The data: Begin

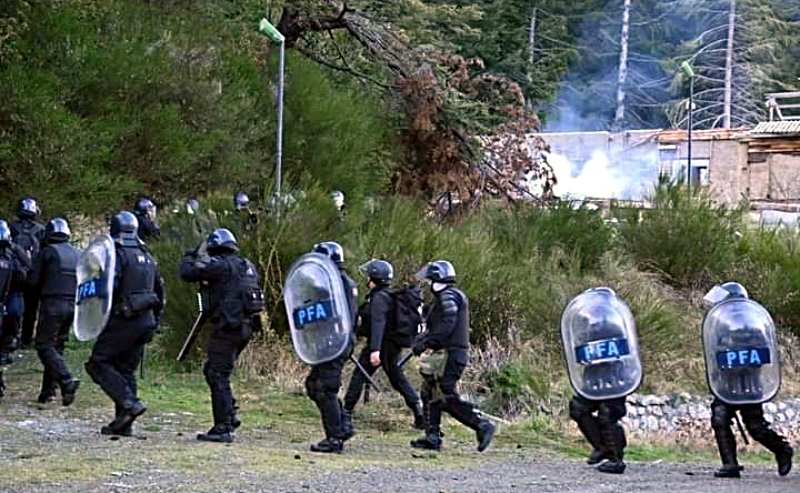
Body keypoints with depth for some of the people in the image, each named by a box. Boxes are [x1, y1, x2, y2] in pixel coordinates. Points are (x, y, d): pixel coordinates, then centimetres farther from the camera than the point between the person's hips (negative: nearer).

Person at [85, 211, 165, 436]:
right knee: (127, 369, 13)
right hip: (146, 321, 8)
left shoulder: (117, 254, -9)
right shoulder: (147, 257, 16)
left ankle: (130, 402, -16)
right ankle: (123, 424, 11)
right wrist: (155, 319, 26)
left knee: (98, 363, -1)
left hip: (123, 320, -8)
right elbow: (160, 290, 20)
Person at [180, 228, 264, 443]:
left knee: (218, 377, -5)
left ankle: (223, 429, -6)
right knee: (211, 370, 19)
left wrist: (190, 256, 9)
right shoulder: (247, 266, 16)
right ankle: (229, 416, 18)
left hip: (228, 327, -9)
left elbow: (188, 273, -13)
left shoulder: (221, 265, -10)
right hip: (246, 327, 9)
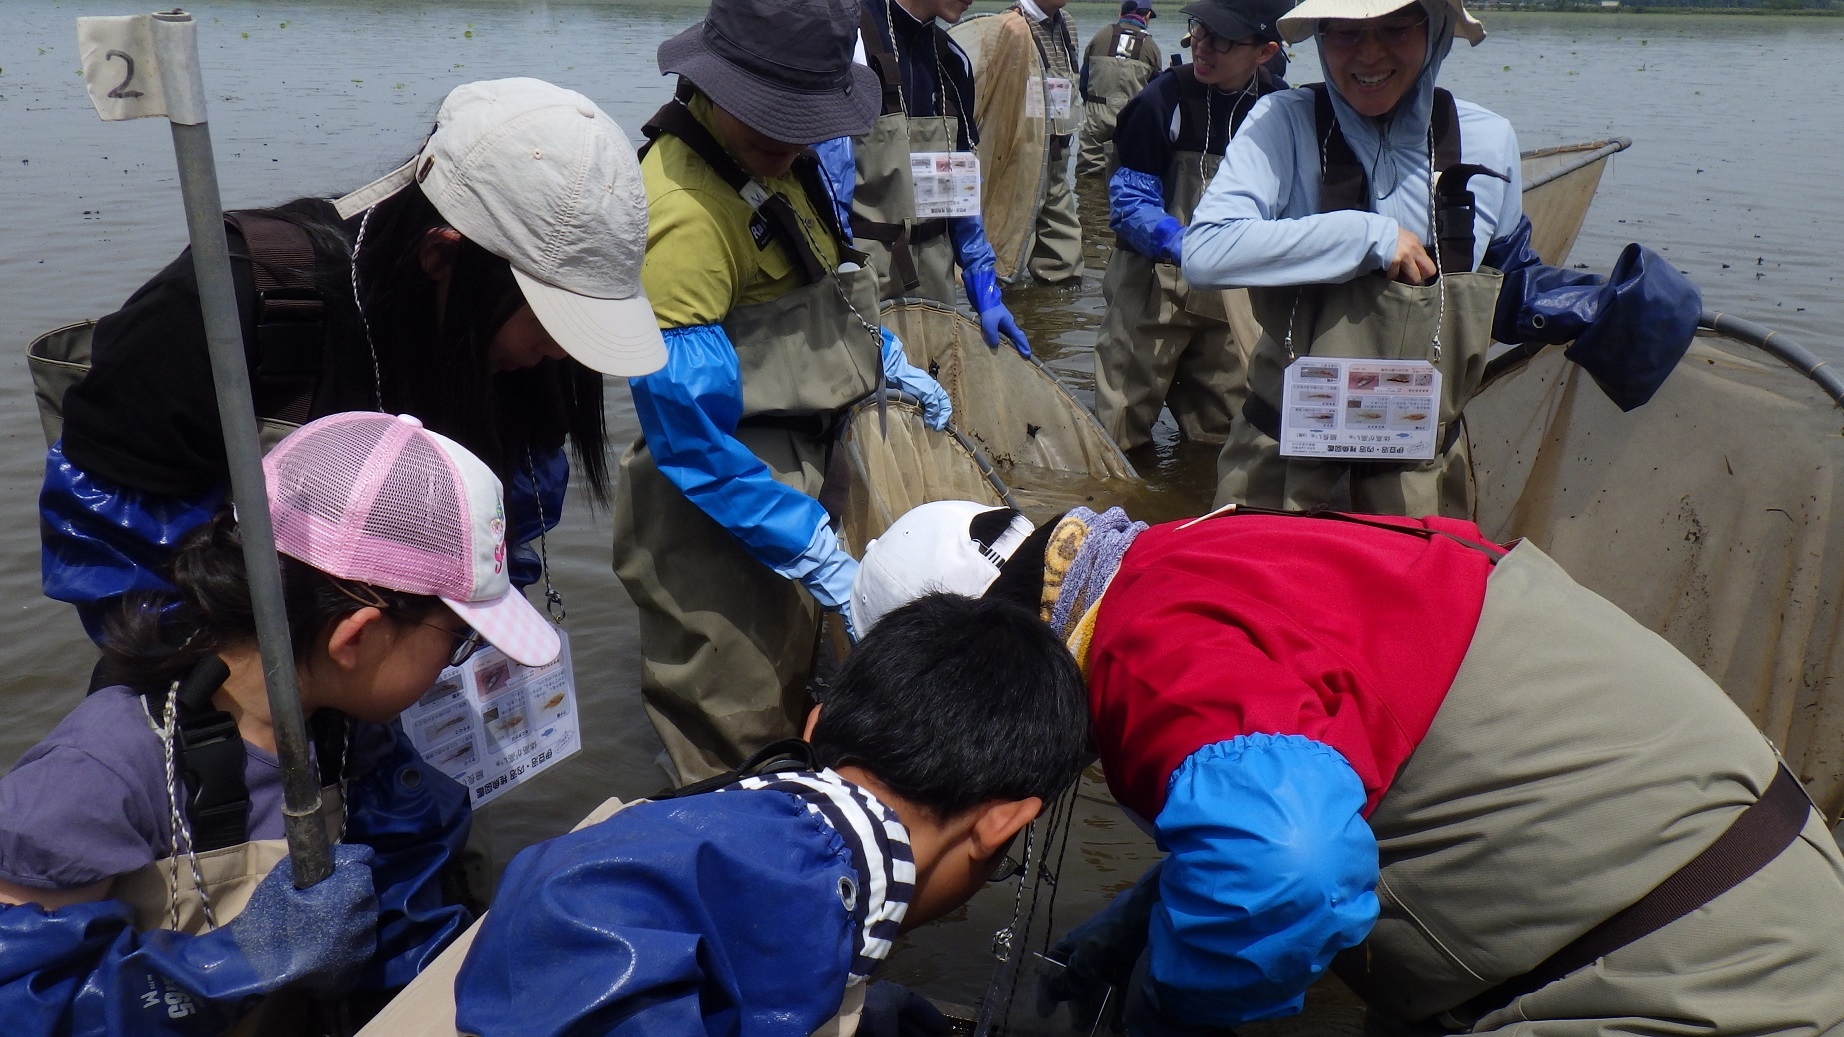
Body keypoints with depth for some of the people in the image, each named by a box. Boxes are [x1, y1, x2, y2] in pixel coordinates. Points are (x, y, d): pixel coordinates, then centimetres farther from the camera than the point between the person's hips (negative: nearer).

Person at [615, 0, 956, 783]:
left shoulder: (777, 160, 1)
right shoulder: (681, 210, -27)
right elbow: (690, 432, -27)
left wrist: (884, 361, 14)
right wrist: (817, 555, -25)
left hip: (801, 468, 9)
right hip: (723, 512, -9)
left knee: (790, 698, 25)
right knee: (738, 747, 7)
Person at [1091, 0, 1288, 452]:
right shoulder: (1163, 99, -11)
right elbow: (1129, 198, -13)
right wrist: (1182, 245, -30)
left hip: (1234, 289, 3)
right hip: (1154, 283, -3)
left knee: (1226, 430, 14)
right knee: (1121, 430, 0)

The data: End

Please rewrite all of the items above, replacing "Person at" with "Subject in box" everywhere and changing nothing else. Leave the pictures out of your answer.

> **Expected answer**:
Body keypoints with depth for some of the people in the image, each named by a box. Boxes are [x1, y1, x2, y2] in pixel coordinates. Points are (x, y, d): pixel coordinates, then centimetres farther from the camera than the point between the person's hips (negative: nearer).

Subject in box [85, 211, 165, 436]:
right knee: (127, 369, 13)
right hip: (146, 321, 8)
left shoulder: (117, 254, -9)
right shoulder: (147, 257, 16)
left ankle: (130, 402, -16)
right ankle: (123, 424, 11)
right wrist: (155, 319, 26)
left knee: (98, 363, -1)
left hip: (123, 320, -8)
right elbow: (160, 290, 20)
Subject in box [180, 228, 264, 443]:
left knee: (218, 377, -5)
left ankle: (223, 429, -6)
right knee: (211, 370, 19)
left wrist: (190, 256, 9)
right shoulder: (247, 266, 16)
right ankle: (229, 416, 18)
left hip: (228, 327, -9)
left elbow: (188, 273, -13)
left shoulder: (221, 265, -10)
right hip: (246, 327, 9)
Body keypoints with depth for some of the people in the image, each named by a box. Boxes are [x1, y1, x2, y2] in pixel coordinates. Points are (x, y, d): pixel coordinates, then centimetres farther from the camera than the point between the person's hips (negative: nearer).

Subject in box [615, 0, 956, 783]:
left shoulder: (777, 160, 1)
right shoulder: (681, 210, -27)
right elbow: (690, 432, -27)
left wrist: (884, 361, 14)
right wrist: (817, 555, -25)
left hip: (801, 468, 9)
right hip: (723, 512, -9)
left knee: (790, 698, 25)
right knee: (738, 747, 7)
Subject in box [1091, 0, 1288, 452]:
right shoulder: (1163, 99, -11)
right elbow: (1129, 198, -13)
right wrist: (1182, 245, -30)
left hip: (1234, 289, 3)
right hip: (1154, 283, -3)
left knee: (1226, 430, 14)
right knee: (1121, 430, 0)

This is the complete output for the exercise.